Dr. Sabine Doebel Joins the Applied Developmental Psychology Concentration

Dr. Sabine Doebel Joins the Applied Developmental Psychology Concentration Image

Navigating post college plans can be hard, especially if you don’t have a mentor to help you. While it may seem like a lot of people have it together, some need an extra push or time to figure it out. Like many of these students, Dr. Sabine Doebel originally didn’t know exactly what she wanted to do upon graduation. She loved psychology (this was her undergraduate major), but as a first generation college student, her parents were unable to guide her through her college career, and she discovered most things on her own, a bit later then some of her peers.

Now, Dr. Doebel is the Applied Development Psychology Department’s newest member, studying how kids develop, and how executive function works. These are skills required for exercising control over thought and action, usually in the face of conflicting habits and tendencies. Executive function skills are needed in everyday life, and a loss of them can cause a child to have trouble focusing or following directions.

It took her some time to find what she was really passionate about studying. She points out that she never did an undergraduate thesis, nor was she specifically mentored in psychology. She attended a very large university and was too shy and intimidated to approach her professors for guidance.

To give herself more time to think about what she wanted to pursue in graduate school, she went into the workforce as a paid research assistant at a local hospital. She also completed additional undergraduate coursework, this time in political science and philosophy. In her political theory class, she learned about philosophers’ competing ideas about human nature. This raised questions for her about how we can know what human nature is. She found herself drawn again to psychology and thinking empirically, and trying to figure out how the mind itself develops. At this point she realized that she needed to go to graduate school for developmental psychology.
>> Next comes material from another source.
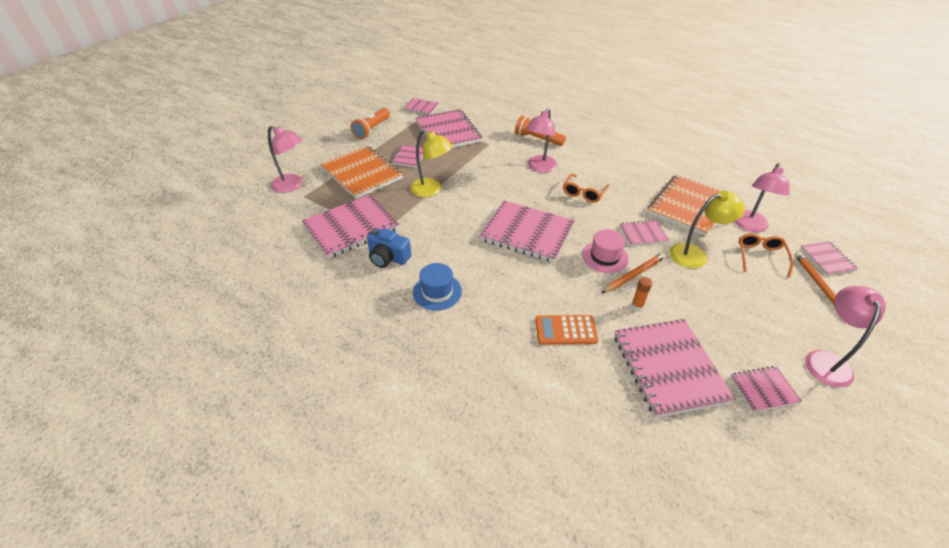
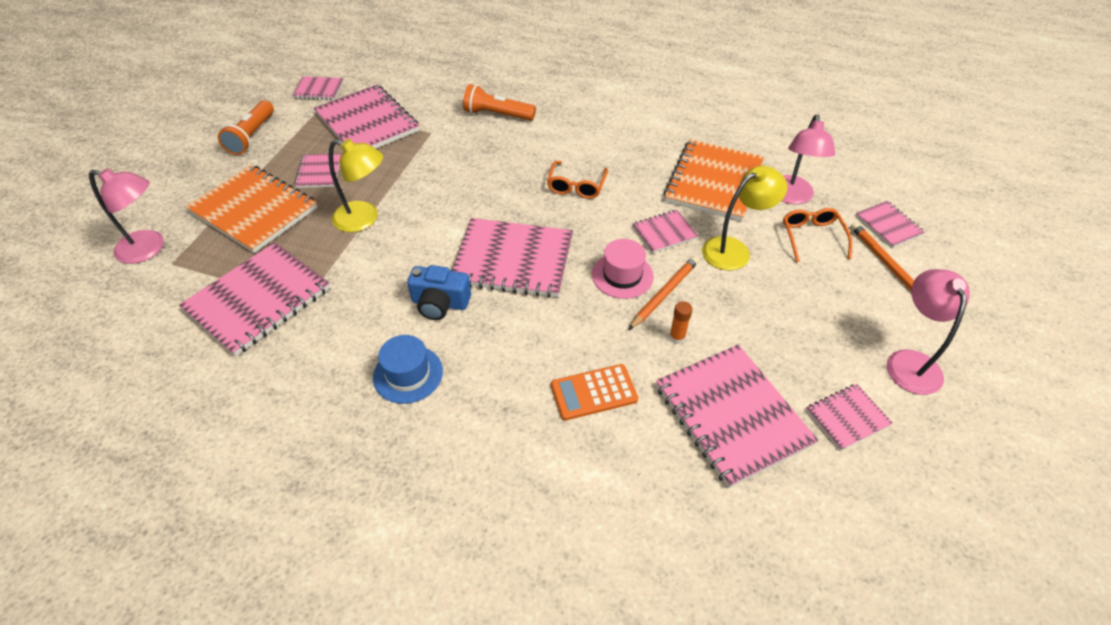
camera: 15 degrees left, 5 degrees up
(388, 257) = (325, 336): blue camera -> blue camera (440, 303)
(540, 168) = (509, 158): pink lamp -> none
She eventually went on to the Institute of Child Development in Minnesota to study how we development skills in using conscious control (executive function), under the mentorship of Philip David Zelazo

She eventually ended up at George Mason because she is passionate about what she does. Mason is a good place to do research with a diverse student population, and she’s already started to work on a database of with her graduate students on children from different backgrounds. Her goal is to conduct research that produces data that applicable to children and parents in the real world, giving them something to work with when dealing with the development of children. She wants to know what natural tendencies are there from the beginning, and what eventually develops. She also loves teaching at Mason, especially learning about the undergraduates and their diverse paths and life experiences.

While it took Dr. Doebel some time to find her way, she has eventually found it, and she plans on putting her research to good use. She also hopes to be that mentor to undergraduate and graduate students who love developmental psychology.